O Espiritismo em Moçambique




 

Élide Maria Correa Carneiro, dirigente da União Espírita de Moçambique,recentemente unida ao Conselho Espírita Internacional (CEI), oferece informações históricas e atuais sobre o Espiritismo naquele país lusófono africano

Reformador: Como surgiu o Espiritismo em Moçambique?

Élide:
Relendo os documentos da época, e de acordo com as informações dos Srs. Maria Irene dos Santos Guião e António de Pina Gouveia, a primeira vez que se falou em público sobre Doutrina Espírita em Moçambique foi em 1971, quando Divaldo Pereira Franco esteve em Moçambique, de 15 a 18 de agosto, e falou na Sociedade de Estudos de Lourenço Marques.1 A primeira palestra teve como tema “Os órfãos”.

É interessante notar que a cada palestra de Divaldo o Ginásio de Esportes se enchia mais, apesar das fortes restrições do tempo colonial. Logo após a palestra,Divaldo Franco seguiu para Nampula, província ao norte de Moçambique, onde realizou outra conferência pública, e depois partiu para Luanda, Angola. As autoridades da época colonial opunham franca e total hostilidade à criação de uma organização espírita, desde criar dificuldades para a apresentação das palestras de Divaldo até a proibição de importar e circular livros. Existia, à época, inclusive, uma lista de livros proibidos onde constavam todos os de Allan Kardec. Foi a partir desta visita de Divaldo Franco, quando sua palavra acendeu a chama da Nova Revelação, que se assistiu ao movimento de união entre os espíritas de Moçambique, dando origem às primeiras e discretas reuniões realizadas em casas particulares Os irmãos espíritas começam também, a esta altura, com as visitas fraternas aos Hospitais da Machava e dos Hansenianos.

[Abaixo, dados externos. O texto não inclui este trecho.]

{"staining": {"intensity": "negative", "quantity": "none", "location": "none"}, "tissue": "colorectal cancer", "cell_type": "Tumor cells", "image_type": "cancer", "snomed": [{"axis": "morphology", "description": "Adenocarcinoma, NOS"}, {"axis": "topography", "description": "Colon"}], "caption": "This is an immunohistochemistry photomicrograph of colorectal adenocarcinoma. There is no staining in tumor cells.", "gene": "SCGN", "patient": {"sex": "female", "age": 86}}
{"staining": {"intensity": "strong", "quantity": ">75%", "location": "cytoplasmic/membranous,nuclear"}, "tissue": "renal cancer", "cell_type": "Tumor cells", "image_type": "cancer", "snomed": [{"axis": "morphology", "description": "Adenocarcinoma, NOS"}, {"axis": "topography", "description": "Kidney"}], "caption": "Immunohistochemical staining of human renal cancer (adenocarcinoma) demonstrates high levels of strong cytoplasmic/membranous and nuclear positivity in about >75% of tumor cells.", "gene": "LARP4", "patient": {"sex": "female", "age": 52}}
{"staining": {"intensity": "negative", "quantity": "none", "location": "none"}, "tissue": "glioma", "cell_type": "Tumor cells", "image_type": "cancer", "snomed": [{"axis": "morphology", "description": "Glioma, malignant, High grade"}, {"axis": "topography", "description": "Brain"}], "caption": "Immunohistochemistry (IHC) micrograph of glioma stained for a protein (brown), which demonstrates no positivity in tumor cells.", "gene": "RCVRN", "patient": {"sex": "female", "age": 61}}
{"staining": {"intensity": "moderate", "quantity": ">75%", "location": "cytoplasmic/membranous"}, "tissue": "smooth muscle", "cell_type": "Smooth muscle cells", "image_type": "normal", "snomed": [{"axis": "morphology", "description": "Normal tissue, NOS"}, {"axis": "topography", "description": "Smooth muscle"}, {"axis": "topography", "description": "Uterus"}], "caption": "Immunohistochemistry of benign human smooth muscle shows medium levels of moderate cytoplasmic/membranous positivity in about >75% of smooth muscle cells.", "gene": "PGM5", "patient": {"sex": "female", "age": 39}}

Reformador: E os primeiros grupos espíritas?

Élide:
Ainda em 1971, ao se comunicar por intermédio de Divaldo Franco, o Dr. Adolfo Bezerra de Menezes incitou à união e formação de um grupo espírita em Lourenço Marques, hoje Maputo, orientação que foi acatada pelo irmão António de Pina Gouveia. Naquele momento, Divaldo Franco informou, ao então grupo nascente, que se lhe identificaram o Beato João de Brito, Coronel Faure da Rosa, Frei Bartolomeu dos Mártires, Dr. Sousa Martins e Vivekananda como os assistentes permanentes nos trabalhos de doutrinação, tratamento e auxílio.
Assim, após alguns anos de luta para obter a autorização oficial com vistas à criação do primeiro Centro Espírita de Moçambique, finalmente foi inaugurada, em 22 de agosto de 1974, a sua sede na Av. 24 de Julho, no 1.921. O primeiro nome do grupo foi Templo de Jesus – Caridade e Amor.
Depois de algum tempo, e por razões diversas, o grupo inicial separou-se e o irmão Pina Gouveia conseguiu alugar a casa da Rua Alfredo Keil, no 12, em Maputo, local onde até hoje funcionamos, dando origem ao grupo do qual mais tarde surgiu a Comunidade Espírita Cristã (CEC). O Dr. Adolfo Bezerra de Menezes é o patrono da CEC, cujo nome foi inspirado ao irmão Joaquim Alves,2 conhecido pela alcunha Jô, que veio em abril de 1974 a Moçambique pelas mãos do Dr. Alexandre Sech para ministrar o primeiro Curso Básico de Doutrina Espírita e o Curso de Orientação e Educação Mediúnica (Coem). Devido à conturbada situação política daquela época, os integrantes da CEC partiram de Moçambique. A irmã Ângela assumiu então o trabalho e a manutenção da casa, zelando com dedicação pelo destino desta entidade criada pelos Espíritos. Foram tempos muito difíceis, enfrentados com abnegação e coragem por esta querida irmã para que hoje o Espiritismo tivesse seu espaço respeitado e um assento no Foro das Religiões em Moçambique. A presidente Ângela Dias desencarnou em abril de 1999, deixando-nos, no exemplo de suas ações, o valor do serviço para o Espírito e o amor dedicado à divulgação do Espiritismo. Mesmo da Espiritualidade mantém-se ativa, apoiando-nos sempre que possível na continuidade dos trabalhos da Casa, na missão de dignificar a mensagem do Consolador. Após sua partida física, a tarefa passou às mãos da querida irmã Irene Guião, trabalhadora incansável que assumiu com dedicação a árdua responsabilidade de continuar a espalhar e dignificar a Doutrina. A irmã Irene até hoje permanece na seara, procurando manter a vivência das obras e ajudando-nos a melhor desenvolver as atividades da CEC. O primeiro presidente da CEC, Sr. António de Pina Gouveia, reside atualmente em São Paulo.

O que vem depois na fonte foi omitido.